> **Task statement**:
Output the full listing verbatim.

> **Input data**:

________________

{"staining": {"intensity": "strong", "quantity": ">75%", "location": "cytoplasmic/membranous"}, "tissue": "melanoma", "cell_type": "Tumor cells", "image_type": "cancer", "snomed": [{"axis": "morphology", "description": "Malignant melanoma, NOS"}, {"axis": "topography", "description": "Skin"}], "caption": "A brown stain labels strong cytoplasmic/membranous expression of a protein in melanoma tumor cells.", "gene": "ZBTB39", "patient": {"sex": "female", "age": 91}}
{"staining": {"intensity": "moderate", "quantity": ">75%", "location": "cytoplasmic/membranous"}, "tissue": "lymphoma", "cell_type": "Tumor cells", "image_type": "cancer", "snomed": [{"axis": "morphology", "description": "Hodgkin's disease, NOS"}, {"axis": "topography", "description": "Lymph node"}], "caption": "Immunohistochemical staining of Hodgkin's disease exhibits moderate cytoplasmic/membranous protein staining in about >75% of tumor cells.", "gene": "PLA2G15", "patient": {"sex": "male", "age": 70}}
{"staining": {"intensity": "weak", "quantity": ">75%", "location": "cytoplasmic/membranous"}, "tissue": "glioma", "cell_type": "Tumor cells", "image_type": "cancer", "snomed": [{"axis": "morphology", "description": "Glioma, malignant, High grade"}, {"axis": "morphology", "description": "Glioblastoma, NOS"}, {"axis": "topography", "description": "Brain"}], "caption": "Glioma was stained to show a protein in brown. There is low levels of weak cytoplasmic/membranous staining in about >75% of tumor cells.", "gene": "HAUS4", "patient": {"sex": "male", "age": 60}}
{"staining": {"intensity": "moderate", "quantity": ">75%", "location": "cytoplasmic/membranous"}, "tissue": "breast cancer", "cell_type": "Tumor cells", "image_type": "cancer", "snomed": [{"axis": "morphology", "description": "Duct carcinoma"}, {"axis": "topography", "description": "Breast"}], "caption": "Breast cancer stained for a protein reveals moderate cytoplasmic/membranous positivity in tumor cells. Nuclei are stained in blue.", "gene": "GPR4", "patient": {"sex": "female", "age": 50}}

________________

> **Reply to the task**:
{"staining": {"intensity": "strong", "quantity": ">75%", "location": "cytoplasmic/membranous"}, "tissue": "melanoma", "cell_type": "Tumor cells", "image_type": "cancer", "snomed": [{"axis": "morphology", "description": "Malignant melanoma, NOS"}, {"axis": "topography", "description": "Skin"}], "caption": "A brown stain labels strong cytoplasmic/membranous expression of a protein in melanoma tumor cells.", "gene": "ZBTB39", "patient": {"sex": "female", "age": 91}}
{"staining": {"intensity": "moderate", "quantity": ">75%", "location": "cytoplasmic/membranous"}, "tissue": "lymphoma", "cell_type": "Tumor cells", "image_type": "cancer", "snomed": [{"axis": "morphology", "description": "Hodgkin's disease, NOS"}, {"axis": "topography", "description": "Lymph node"}], "caption": "Immunohistochemical staining of Hodgkin's disease exhibits moderate cytoplasmic/membranous protein staining in about >75% of tumor cells.", "gene": "PLA2G15", "patient": {"sex": "male", "age": 70}}
{"staining": {"intensity": "weak", "quantity": ">75%", "location": "cytoplasmic/membranous"}, "tissue": "glioma", "cell_type": "Tumor cells", "image_type": "cancer", "snomed": [{"axis": "morphology", "description": "Glioma, malignant, High grade"}, {"axis": "morphology", "description": "Glioblastoma, NOS"}, {"axis": "topography", "description": "Brain"}], "caption": "Glioma was stained to show a protein in brown. There is low levels of weak cytoplasmic/membranous staining in about >75% of tumor cells.", "gene": "HAUS4", "patient": {"sex": "male", "age": 60}}
{"staining": {"intensity": "moderate", "quantity": ">75%", "location": "cytoplasmic/membranous"}, "tissue": "breast cancer", "cell_type": "Tumor cells", "image_type": "cancer", "snomed": [{"axis": "morphology", "description": "Duct carcinoma"}, {"axis": "topography", "description": "Breast"}], "caption": "Breast cancer stained for a protein reveals moderate cytoplasmic/membranous positivity in tumor cells. Nuclei are stained in blue.", "gene": "GPR4", "patient": {"sex": "female", "age": 50}}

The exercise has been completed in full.